関係ないですが、私の値打ちというものも異性の値打ちというものも、交換価値とか使用価値とか、そういったような経済法則で割り出せるのじゃないかということを、ぼくは考えています。『道草』とか『賭博者』とかにとりあえず興味があります。経済と時間の問題。そのような観点からもっとつっこんだ恋愛小説も書かれるべきじゃないのか。「近代小説は終わった」なんてそんなバカなことあるものか。まだまだ書くべき小説はいくらもある、と思います。
1#「2ちゃんねらー」もそうでない人も、松平と面識のある人もない人も、この掲示板への書き込みは歓迎します。ぼくはたくさん間違ったことを言ってしまっていると思うので、いろいろご指摘いただければとも思います。
2「2ちゃんねる」試論#「君は2ちゃんねるで自作自演をしていないか」という質問を受けた。ぼくは2ちゃんねるを基本的に見ないし、まして書き込むことは決してしない。もともと、ネットで文章を読むくらいなら、一冊でも多く本を読んだ方がいいと考えている。

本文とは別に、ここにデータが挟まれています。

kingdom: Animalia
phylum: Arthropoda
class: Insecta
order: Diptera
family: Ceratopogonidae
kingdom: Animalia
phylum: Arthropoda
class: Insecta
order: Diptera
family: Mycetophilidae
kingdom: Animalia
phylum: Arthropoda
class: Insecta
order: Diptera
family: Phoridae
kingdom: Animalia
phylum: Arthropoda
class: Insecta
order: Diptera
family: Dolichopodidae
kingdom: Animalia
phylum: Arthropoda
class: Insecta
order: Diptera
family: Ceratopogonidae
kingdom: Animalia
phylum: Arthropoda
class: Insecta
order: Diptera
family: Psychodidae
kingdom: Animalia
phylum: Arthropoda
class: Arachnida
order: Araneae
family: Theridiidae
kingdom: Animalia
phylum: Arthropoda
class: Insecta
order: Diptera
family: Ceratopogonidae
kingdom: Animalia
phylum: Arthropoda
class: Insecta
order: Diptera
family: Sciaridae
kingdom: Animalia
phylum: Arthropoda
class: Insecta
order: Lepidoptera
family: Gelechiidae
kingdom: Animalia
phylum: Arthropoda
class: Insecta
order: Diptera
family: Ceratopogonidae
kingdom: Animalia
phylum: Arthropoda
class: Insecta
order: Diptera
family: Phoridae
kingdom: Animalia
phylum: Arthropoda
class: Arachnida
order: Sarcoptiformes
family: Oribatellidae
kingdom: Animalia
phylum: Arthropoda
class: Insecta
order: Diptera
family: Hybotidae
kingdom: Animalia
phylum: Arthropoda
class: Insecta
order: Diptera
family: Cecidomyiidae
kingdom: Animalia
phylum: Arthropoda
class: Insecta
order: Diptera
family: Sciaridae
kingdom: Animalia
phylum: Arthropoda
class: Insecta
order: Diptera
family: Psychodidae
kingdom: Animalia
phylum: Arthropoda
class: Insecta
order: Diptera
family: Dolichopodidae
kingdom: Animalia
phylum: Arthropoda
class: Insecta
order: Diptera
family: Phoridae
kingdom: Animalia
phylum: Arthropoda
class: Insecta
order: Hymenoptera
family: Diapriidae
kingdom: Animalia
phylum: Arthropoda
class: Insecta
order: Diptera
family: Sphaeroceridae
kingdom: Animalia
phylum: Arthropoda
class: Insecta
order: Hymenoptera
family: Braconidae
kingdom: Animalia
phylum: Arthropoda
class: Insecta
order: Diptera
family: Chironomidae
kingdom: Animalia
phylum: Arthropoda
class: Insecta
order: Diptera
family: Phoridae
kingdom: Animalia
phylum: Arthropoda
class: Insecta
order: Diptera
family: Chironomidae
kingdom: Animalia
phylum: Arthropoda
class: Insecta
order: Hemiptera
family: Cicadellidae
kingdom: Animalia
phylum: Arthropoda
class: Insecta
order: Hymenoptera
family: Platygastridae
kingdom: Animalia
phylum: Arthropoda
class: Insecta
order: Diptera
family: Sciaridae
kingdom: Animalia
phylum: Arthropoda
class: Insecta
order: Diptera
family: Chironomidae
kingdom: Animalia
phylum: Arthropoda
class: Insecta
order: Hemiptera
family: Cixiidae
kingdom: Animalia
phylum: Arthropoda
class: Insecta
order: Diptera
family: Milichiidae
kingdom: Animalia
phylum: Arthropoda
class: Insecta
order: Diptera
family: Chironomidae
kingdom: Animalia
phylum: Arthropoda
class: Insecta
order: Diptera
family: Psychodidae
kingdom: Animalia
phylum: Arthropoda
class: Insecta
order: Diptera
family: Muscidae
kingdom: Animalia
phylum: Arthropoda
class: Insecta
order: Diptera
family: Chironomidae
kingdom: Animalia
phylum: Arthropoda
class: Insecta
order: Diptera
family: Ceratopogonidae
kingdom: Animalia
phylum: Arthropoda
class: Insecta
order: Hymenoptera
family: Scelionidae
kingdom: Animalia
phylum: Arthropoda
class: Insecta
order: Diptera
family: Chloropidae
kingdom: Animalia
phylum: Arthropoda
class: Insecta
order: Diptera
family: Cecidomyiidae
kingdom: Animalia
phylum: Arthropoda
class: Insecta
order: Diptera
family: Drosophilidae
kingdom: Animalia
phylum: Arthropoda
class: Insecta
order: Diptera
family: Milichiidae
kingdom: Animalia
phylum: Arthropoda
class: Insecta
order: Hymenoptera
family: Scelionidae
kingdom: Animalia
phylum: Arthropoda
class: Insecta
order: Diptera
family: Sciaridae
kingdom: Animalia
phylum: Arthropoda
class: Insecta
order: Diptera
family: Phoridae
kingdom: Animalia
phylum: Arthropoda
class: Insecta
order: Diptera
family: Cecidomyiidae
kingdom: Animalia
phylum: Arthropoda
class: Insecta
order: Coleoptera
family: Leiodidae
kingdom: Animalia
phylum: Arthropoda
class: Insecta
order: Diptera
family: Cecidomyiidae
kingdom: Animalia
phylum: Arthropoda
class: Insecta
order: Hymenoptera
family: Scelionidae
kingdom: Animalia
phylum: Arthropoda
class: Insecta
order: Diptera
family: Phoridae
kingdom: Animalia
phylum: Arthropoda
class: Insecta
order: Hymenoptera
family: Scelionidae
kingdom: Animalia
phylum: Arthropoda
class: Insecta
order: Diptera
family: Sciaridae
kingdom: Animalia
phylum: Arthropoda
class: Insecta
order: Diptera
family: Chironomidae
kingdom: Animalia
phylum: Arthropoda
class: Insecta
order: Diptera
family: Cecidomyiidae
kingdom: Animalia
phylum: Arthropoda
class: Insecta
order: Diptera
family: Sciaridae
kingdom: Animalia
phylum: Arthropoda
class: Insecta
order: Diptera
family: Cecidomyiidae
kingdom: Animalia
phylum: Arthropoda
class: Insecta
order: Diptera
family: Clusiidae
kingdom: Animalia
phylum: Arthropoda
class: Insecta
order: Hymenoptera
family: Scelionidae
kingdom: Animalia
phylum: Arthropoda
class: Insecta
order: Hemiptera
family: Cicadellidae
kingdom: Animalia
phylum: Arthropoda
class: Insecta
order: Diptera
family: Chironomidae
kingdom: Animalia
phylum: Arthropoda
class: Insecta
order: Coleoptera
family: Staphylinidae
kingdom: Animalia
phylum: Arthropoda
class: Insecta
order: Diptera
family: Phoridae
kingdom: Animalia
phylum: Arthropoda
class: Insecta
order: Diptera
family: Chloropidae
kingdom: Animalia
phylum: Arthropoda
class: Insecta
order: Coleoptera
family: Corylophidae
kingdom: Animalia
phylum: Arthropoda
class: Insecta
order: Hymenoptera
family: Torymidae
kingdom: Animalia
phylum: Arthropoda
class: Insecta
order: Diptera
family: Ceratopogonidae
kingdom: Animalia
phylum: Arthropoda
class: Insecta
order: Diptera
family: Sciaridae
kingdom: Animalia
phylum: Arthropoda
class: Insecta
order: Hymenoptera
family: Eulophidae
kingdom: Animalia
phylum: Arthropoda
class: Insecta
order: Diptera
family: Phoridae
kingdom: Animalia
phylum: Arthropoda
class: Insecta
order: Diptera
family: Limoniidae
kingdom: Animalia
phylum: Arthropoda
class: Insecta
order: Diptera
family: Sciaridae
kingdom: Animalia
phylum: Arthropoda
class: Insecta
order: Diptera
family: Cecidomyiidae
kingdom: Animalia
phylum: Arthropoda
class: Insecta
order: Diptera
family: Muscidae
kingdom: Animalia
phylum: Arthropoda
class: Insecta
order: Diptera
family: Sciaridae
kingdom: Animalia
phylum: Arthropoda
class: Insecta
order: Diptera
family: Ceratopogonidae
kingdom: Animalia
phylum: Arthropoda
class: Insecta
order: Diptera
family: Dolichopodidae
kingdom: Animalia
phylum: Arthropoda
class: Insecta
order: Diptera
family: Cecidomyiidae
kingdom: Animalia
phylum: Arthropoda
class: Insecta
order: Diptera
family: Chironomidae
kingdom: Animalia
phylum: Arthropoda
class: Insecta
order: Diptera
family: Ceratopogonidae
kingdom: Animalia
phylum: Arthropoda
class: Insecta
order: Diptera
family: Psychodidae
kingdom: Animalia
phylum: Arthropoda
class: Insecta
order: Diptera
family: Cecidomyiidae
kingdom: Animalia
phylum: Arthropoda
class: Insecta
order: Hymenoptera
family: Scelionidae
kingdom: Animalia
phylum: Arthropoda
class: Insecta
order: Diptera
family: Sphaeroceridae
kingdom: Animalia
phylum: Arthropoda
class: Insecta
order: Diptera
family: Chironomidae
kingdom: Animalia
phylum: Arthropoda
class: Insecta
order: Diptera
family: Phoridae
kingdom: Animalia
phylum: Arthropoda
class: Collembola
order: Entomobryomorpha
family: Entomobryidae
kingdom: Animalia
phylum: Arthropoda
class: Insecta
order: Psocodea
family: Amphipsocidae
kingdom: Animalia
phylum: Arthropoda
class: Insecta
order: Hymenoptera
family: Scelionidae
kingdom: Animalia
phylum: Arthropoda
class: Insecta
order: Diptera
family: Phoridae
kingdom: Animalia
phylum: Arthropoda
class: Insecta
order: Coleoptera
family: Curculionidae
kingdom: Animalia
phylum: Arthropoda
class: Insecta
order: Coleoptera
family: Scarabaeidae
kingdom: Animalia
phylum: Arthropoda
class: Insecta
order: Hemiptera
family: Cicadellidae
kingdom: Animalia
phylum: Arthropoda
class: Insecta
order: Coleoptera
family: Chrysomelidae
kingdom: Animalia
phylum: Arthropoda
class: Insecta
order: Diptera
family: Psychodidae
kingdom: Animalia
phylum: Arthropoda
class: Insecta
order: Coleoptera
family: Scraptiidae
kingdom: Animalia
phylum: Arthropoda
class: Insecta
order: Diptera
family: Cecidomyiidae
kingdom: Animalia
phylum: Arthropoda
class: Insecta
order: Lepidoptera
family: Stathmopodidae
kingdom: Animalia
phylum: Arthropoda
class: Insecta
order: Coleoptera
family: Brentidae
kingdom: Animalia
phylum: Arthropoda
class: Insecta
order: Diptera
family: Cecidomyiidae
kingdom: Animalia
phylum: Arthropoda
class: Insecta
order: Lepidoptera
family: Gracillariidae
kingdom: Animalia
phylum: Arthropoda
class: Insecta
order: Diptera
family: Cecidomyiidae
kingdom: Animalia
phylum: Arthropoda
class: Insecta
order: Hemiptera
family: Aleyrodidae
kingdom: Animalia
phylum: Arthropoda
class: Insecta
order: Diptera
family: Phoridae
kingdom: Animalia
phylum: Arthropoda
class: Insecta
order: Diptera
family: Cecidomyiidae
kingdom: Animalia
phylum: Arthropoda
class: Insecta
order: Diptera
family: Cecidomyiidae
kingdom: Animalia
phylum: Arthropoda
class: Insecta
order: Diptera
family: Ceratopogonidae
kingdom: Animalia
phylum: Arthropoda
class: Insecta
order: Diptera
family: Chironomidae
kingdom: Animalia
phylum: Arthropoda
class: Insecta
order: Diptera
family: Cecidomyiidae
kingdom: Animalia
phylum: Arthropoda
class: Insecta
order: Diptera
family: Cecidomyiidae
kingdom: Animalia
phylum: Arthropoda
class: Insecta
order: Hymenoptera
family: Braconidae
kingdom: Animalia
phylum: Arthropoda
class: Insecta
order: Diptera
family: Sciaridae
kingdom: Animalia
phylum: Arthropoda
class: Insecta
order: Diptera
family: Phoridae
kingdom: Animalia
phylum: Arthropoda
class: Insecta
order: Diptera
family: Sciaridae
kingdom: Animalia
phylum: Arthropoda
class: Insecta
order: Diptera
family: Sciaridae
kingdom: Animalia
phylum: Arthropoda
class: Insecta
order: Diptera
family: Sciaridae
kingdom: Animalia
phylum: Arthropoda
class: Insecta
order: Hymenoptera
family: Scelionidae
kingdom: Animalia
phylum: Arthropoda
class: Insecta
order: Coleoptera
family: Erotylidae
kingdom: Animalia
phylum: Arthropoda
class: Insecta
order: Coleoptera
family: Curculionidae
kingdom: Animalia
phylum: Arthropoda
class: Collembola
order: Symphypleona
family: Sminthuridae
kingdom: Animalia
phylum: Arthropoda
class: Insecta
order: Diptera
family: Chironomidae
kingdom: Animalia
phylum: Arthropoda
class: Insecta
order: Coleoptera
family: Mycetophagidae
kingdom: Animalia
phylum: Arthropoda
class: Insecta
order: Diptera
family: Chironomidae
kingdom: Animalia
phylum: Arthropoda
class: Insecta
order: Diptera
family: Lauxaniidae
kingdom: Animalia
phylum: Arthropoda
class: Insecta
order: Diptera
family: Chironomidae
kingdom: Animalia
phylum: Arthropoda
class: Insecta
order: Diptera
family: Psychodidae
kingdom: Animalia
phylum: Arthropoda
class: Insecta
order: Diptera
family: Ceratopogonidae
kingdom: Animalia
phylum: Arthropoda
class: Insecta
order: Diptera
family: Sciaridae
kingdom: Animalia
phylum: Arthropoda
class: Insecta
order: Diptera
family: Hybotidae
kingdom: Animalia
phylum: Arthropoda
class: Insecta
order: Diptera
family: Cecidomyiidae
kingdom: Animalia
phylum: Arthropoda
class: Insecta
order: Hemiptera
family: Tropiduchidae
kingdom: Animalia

なるほど2ちゃんねるは反応が早い。括弧つきでの「弱者」の味方だ。すなわち、大衆的、匿名的、多数決主義的で、そういった面では「民主主義的」だ。そしてポストモダン的だ。
しかし、理論を積み重ねることができず、思想的にレベルが低い。テレビや新聞等のメディア、大学のゼミ等が光の世界だとすれば、ネットとは闇の世界だと思う。また、2ちゃんねるはとにかく差別がひどい。公の場で「人権」という正義が強いため、反動が来ているのだ。光と闇とは実は表裏一体なのだろう。
「2ちゃんねらー」とは特定の個人ではなく、2ちゃんねるというシステムに支配された存在だ。2ちゃんねるとはラカン的な意味において「うんこ」だと思う。活版印刷は国民国家を作り出した。ネットは現代社会のシステムをどう変えうるのか、興味がある。
3#ハリーポッターの新作を読んだ。ポッターが地下室の住人のごとくに喧嘩を売りまくっていた。作者のローリングは頭がおかしいと思う。ハリポタは最近の国語のできる小学生はだいたい皆読んでいる。また、車内でも始終読んでいる人を見かける。こんなに危なっかしい作品が、ここまで読まれてしまっていいのかしらんと、ちょっとドキドキした。